Information:

....................

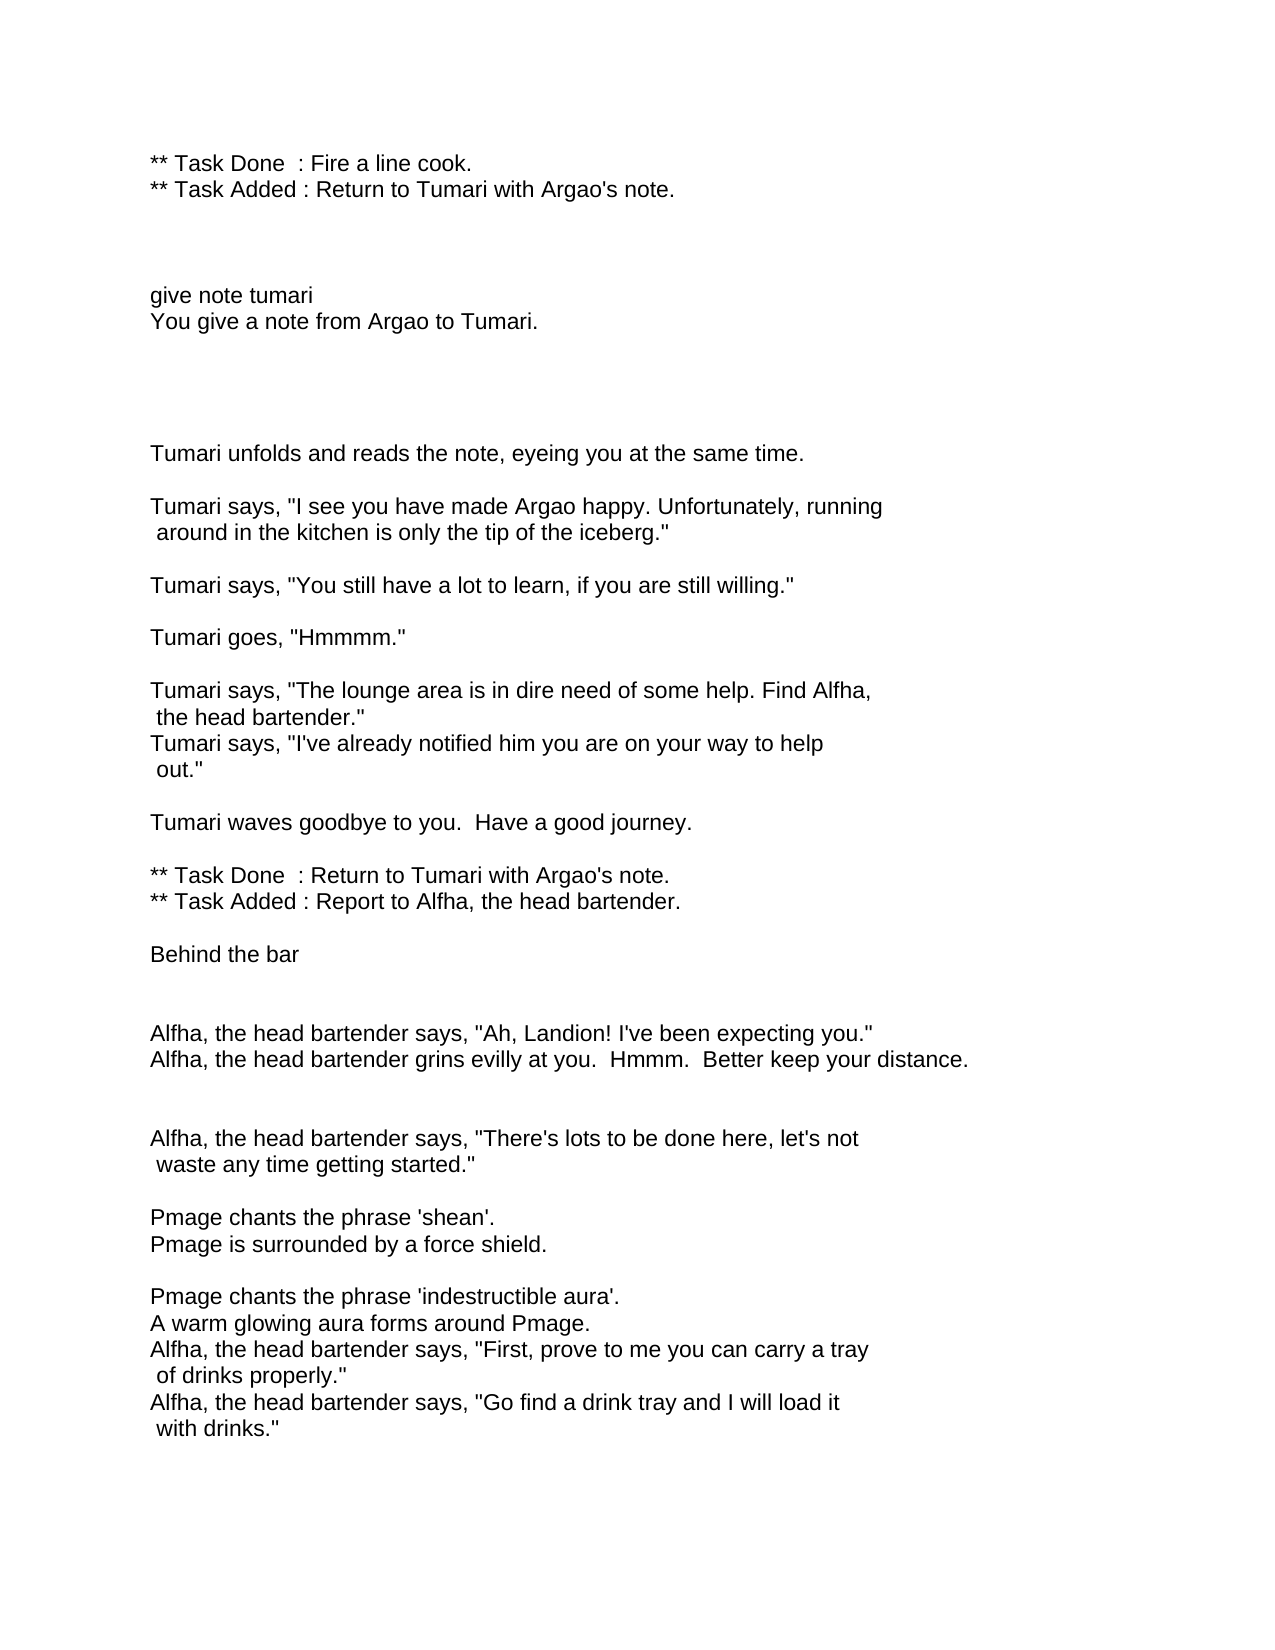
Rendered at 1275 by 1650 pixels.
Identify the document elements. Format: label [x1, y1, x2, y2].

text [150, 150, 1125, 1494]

....................

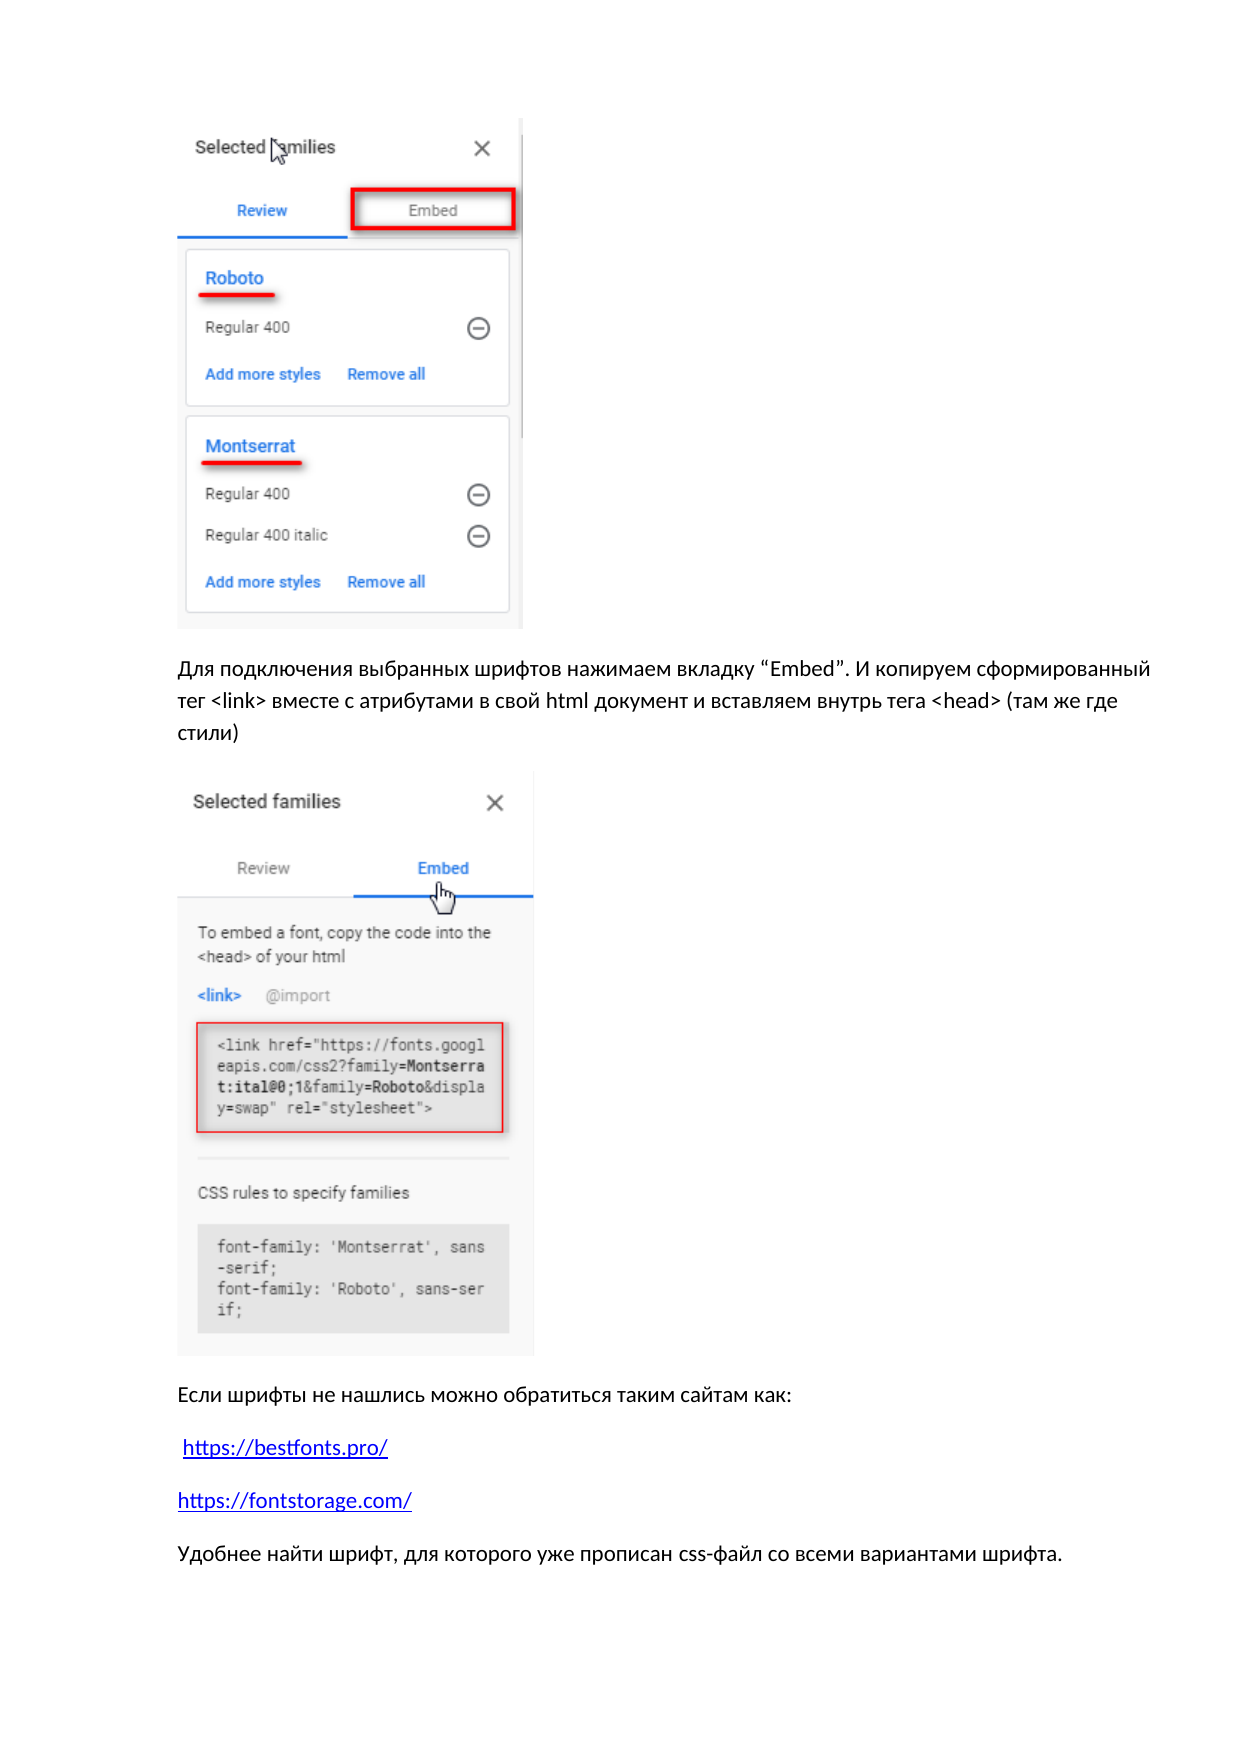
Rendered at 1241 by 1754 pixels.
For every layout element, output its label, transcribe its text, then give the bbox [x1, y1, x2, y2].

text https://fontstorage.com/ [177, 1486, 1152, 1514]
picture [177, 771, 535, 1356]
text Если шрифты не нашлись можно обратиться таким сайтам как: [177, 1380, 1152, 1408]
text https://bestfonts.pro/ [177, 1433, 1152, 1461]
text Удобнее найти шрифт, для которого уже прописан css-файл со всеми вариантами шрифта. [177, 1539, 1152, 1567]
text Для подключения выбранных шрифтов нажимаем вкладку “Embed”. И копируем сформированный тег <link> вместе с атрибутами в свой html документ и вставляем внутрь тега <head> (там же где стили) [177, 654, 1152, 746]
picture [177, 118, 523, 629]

....................

Among the lines of the data, find every one that holds "pixels" and copy it.

Rendered at 1275 by 1650 pixels.
Rendered at 1241 by 1754 pixels.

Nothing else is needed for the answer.